## EXERCISE PROMPT
Please retype every line of the data below without changing a single character.

— BEGIN SUPPLIED ENTRIES —

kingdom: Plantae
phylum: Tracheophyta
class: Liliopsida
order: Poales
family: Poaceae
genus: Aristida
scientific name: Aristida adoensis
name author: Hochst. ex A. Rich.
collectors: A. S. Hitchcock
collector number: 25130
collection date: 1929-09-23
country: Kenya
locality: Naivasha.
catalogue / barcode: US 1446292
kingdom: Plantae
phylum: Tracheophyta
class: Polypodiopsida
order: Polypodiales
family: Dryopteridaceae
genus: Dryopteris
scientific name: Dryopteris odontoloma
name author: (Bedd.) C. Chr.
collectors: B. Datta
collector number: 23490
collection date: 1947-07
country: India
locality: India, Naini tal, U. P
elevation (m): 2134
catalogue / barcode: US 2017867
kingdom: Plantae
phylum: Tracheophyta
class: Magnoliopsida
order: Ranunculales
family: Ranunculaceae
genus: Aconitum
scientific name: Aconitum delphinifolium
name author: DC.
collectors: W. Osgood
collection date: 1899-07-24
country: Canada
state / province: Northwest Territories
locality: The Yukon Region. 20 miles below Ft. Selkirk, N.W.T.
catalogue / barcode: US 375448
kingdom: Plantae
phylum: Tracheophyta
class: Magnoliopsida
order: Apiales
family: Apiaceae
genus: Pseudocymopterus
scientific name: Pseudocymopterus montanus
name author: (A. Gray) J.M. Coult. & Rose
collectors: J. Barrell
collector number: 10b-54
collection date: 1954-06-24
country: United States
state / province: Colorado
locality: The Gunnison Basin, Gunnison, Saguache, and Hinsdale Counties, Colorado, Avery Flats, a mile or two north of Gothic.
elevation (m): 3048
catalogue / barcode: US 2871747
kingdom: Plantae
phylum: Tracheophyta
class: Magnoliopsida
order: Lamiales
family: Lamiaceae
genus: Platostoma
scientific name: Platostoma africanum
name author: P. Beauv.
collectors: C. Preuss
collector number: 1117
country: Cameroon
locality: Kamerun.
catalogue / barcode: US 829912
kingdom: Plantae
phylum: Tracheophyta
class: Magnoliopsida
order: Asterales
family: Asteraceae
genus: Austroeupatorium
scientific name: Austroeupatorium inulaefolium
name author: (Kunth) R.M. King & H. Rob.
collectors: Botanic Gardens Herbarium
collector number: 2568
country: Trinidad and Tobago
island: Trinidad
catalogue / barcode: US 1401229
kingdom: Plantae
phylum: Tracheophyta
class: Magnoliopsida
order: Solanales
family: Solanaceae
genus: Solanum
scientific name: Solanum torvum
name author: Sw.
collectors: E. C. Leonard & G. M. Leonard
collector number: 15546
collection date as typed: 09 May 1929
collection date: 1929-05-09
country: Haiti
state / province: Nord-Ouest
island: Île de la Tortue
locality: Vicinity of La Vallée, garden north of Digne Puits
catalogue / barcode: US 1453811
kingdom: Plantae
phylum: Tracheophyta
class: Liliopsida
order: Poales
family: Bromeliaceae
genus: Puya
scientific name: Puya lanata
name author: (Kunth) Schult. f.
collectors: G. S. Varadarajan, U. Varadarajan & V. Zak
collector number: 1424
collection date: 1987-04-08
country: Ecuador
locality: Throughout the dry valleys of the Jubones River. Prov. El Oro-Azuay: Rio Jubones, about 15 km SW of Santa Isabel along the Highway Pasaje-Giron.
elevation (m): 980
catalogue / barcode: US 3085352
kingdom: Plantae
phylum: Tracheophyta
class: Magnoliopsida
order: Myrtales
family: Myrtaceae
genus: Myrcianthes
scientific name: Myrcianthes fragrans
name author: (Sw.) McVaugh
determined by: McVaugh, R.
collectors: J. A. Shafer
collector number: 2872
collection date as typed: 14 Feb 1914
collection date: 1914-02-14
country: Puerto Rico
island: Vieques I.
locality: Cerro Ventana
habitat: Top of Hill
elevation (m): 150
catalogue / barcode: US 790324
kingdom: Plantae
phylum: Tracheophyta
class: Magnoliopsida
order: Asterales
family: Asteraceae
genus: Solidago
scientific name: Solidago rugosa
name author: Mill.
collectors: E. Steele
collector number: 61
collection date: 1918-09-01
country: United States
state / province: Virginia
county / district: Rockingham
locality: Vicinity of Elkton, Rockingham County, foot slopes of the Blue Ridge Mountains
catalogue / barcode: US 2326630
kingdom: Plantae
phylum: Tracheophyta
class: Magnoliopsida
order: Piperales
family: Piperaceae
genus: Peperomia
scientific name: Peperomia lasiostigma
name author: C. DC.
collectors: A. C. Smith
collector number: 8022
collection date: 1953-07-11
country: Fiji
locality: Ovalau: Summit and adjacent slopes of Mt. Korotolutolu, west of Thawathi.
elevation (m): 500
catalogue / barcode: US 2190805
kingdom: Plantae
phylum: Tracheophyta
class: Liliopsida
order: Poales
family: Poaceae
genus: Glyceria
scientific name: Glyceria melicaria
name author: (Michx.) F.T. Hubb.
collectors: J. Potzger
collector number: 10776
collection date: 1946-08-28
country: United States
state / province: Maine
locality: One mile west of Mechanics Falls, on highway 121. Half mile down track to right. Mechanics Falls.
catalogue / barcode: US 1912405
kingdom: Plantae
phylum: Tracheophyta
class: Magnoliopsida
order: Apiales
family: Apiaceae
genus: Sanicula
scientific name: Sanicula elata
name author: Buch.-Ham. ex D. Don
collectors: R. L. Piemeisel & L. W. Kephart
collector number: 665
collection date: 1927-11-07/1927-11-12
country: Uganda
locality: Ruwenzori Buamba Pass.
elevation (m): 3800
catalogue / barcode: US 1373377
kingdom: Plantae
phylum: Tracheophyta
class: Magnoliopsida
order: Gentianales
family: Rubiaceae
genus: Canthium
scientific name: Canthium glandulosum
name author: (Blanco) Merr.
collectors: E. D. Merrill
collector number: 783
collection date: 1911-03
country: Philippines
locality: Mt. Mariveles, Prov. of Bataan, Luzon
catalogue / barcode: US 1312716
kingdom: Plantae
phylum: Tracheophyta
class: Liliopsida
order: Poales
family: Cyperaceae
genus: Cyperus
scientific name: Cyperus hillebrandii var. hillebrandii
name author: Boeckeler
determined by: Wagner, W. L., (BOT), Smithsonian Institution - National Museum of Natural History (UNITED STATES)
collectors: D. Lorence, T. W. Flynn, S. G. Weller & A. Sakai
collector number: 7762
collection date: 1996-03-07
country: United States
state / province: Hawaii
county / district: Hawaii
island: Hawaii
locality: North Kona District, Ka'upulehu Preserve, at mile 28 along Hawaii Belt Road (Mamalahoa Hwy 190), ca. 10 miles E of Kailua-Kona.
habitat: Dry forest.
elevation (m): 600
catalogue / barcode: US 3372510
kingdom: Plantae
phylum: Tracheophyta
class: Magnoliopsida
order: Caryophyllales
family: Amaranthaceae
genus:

— END SUPPLIED ENTRIES —

## IN RESPONSE
kingdom: Plantae
phylum: Tracheophyta
class: Liliopsida
order: Poales
family: Poaceae
genus: Aristida
scientific name: Aristida adoensis
name author: Hochst. ex A. Rich.
collectors: A. S. Hitchcock
collector number: 25130
collection date: 1929-09-23
country: Kenya
locality: Naivasha.
catalogue / barcode: US 1446292
kingdom: Plantae
phylum: Tracheophyta
class: Polypodiopsida
order: Polypodiales
family: Dryopteridaceae
genus: Dryopteris
scientific name: Dryopteris odontoloma
name author: (Bedd.) C. Chr.
collectors: B. Datta
collector number: 23490
collection date: 1947-07
country: India
locality: India, Naini tal, U. P
elevation (m): 2134
catalogue / barcode: US 2017867
kingdom: Plantae
phylum: Tracheophyta
class: Magnoliopsida
order: Ranunculales
family: Ranunculaceae
genus: Aconitum
scientific name: Aconitum delphinifolium
name author: DC.
collectors: W. Osgood
collection date: 1899-07-24
country: Canada
state / province: Northwest Territories
locality: The Yukon Region. 20 miles below Ft. Selkirk, N.W.T.
catalogue / barcode: US 375448
kingdom: Plantae
phylum: Tracheophyta
class: Magnoliopsida
order: Apiales
family: Apiaceae
genus: Pseudocymopterus
scientific name: Pseudocymopterus montanus
name author: (A. Gray) J.M. Coult. & Rose
collectors: J. Barrell
collector number: 10b-54
collection date: 1954-06-24
country: United States
state / province: Colorado
locality: The Gunnison Basin, Gunnison, Saguache, and Hinsdale Counties, Colorado, Avery Flats, a mile or two north of Gothic.
elevation (m): 3048
catalogue / barcode: US 2871747
kingdom: Plantae
phylum: Tracheophyta
class: Magnoliopsida
order: Lamiales
family: Lamiaceae
genus: Platostoma
scientific name: Platostoma africanum
name author: P. Beauv.
collectors: C. Preuss
collector number: 1117
country: Cameroon
locality: Kamerun.
catalogue / barcode: US 829912
kingdom: Plantae
phylum: Tracheophyta
class: Magnoliopsida
order: Asterales
family: Asteraceae
genus: Austroeupatorium
scientific name: Austroeupatorium inulaefolium
name author: (Kunth) R.M. King & H. Rob.
collectors: Botanic Gardens Herbarium
collector number: 2568
country: Trinidad and Tobago
island: Trinidad
catalogue / barcode: US 1401229
kingdom: Plantae
phylum: Tracheophyta
class: Magnoliopsida
order: Solanales
family: Solanaceae
genus: Solanum
scientific name: Solanum torvum
name author: Sw.
collectors: E. C. Leonard & G. M. Leonard
collector number: 15546
collection date as typed: 09 May 1929
collection date: 1929-05-09
country: Haiti
state / province: Nord-Ouest
island: Île de la Tortue
locality: Vicinity of La Vallée, garden north of Digne Puits
catalogue / barcode: US 1453811
kingdom: Plantae
phylum: Tracheophyta
class: Liliopsida
order: Poales
family: Bromeliaceae
genus: Puya
scientific name: Puya lanata
name author: (Kunth) Schult. f.
collectors: G. S. Varadarajan, U. Varadarajan & V. Zak
collector number: 1424
collection date: 1987-04-08
country: Ecuador
locality: Throughout the dry valleys of the Jubones River. Prov. El Oro-Azuay: Rio Jubones, about 15 km SW of Santa Isabel along the Highway Pasaje-Giron.
elevation (m): 980
catalogue / barcode: US 3085352
kingdom: Plantae
phylum: Tracheophyta
class: Magnoliopsida
order: Myrtales
family: Myrtaceae
genus: Myrcianthes
scientific name: Myrcianthes fragrans
name author: (Sw.) McVaugh
determined by: McVaugh, R.
collectors: J. A. Shafer
collector number: 2872
collection date as typed: 14 Feb 1914
collection date: 1914-02-14
country: Puerto Rico
island: Vieques I.
locality: Cerro Ventana
habitat: Top of Hill
elevation (m): 150
catalogue / barcode: US 790324
kingdom: Plantae
phylum: Tracheophyta
class: Magnoliopsida
order: Asterales
family: Asteraceae
genus: Solidago
scientific name: Solidago rugosa
name author: Mill.
collectors: E. Steele
collector number: 61
collection date: 1918-09-01
country: United States
state / province: Virginia
county / district: Rockingham
locality: Vicinity of Elkton, Rockingham County, foot slopes of the Blue Ridge Mountains
catalogue / barcode: US 2326630
kingdom: Plantae
phylum: Tracheophyta
class: Magnoliopsida
order: Piperales
family: Piperaceae
genus: Peperomia
scientific name: Peperomia lasiostigma
name author: C. DC.
collectors: A. C. Smith
collector number: 8022
collection date: 1953-07-11
country: Fiji
locality: Ovalau: Summit and adjacent slopes of Mt. Korotolutolu, west of Thawathi.
elevation (m): 500
catalogue / barcode: US 2190805
kingdom: Plantae
phylum: Tracheophyta
class: Liliopsida
order: Poales
family: Poaceae
genus: Glyceria
scientific name: Glyceria melicaria
name author: (Michx.) F.T. Hubb.
collectors: J. Potzger
collector number: 10776
collection date: 1946-08-28
country: United States
state / province: Maine
locality: One mile west of Mechanics Falls, on highway 121. Half mile down track to right. Mechanics Falls.
catalogue / barcode: US 1912405
kingdom: Plantae
phylum: Tracheophyta
class: Magnoliopsida
order: Apiales
family: Apiaceae
genus: Sanicula
scientific name: Sanicula elata
name author: Buch.-Ham. ex D. Don
collectors: R. L. Piemeisel & L. W. Kephart
collector number: 665
collection date: 1927-11-07/1927-11-12
country: Uganda
locality: Ruwenzori Buamba Pass.
elevation (m): 3800
catalogue / barcode: US 1373377
kingdom: Plantae
phylum: Tracheophyta
class: Magnoliopsida
order: Gentianales
family: Rubiaceae
genus: Canthium
scientific name: Canthium glandulosum
name author: (Blanco) Merr.
collectors: E. D. Merrill
collector number: 783
collection date: 1911-03
country: Philippines
locality: Mt. Mariveles, Prov. of Bataan, Luzon
catalogue / barcode: US 1312716
kingdom: Plantae
phylum: Tracheophyta
class: Liliopsida
order: Poales
family: Cyperaceae
genus: Cyperus
scientific name: Cyperus hillebrandii var. hillebrandii
name author: Boeckeler
determined by: Wagner, W. L., (BOT), Smithsonian Institution - National Museum of Natural History (UNITED STATES)
collectors: D. Lorence, T. W. Flynn, S. G. Weller & A. Sakai
collector number: 7762
collection date: 1996-03-07
country: United States
state / province: Hawaii
county / district: Hawaii
island: Hawaii
locality: North Kona District, Ka'upulehu Preserve, at mile 28 along Hawaii Belt Road (Mamalahoa Hwy 190), ca. 10 miles E of Kailua-Kona.
habitat: Dry forest.
elevation (m): 600
catalogue / barcode: US 3372510
kingdom: Plantae
phylum: Tracheophyta
class: Magnoliopsida
order: Caryophyllales
family: Amaranthaceae
genus:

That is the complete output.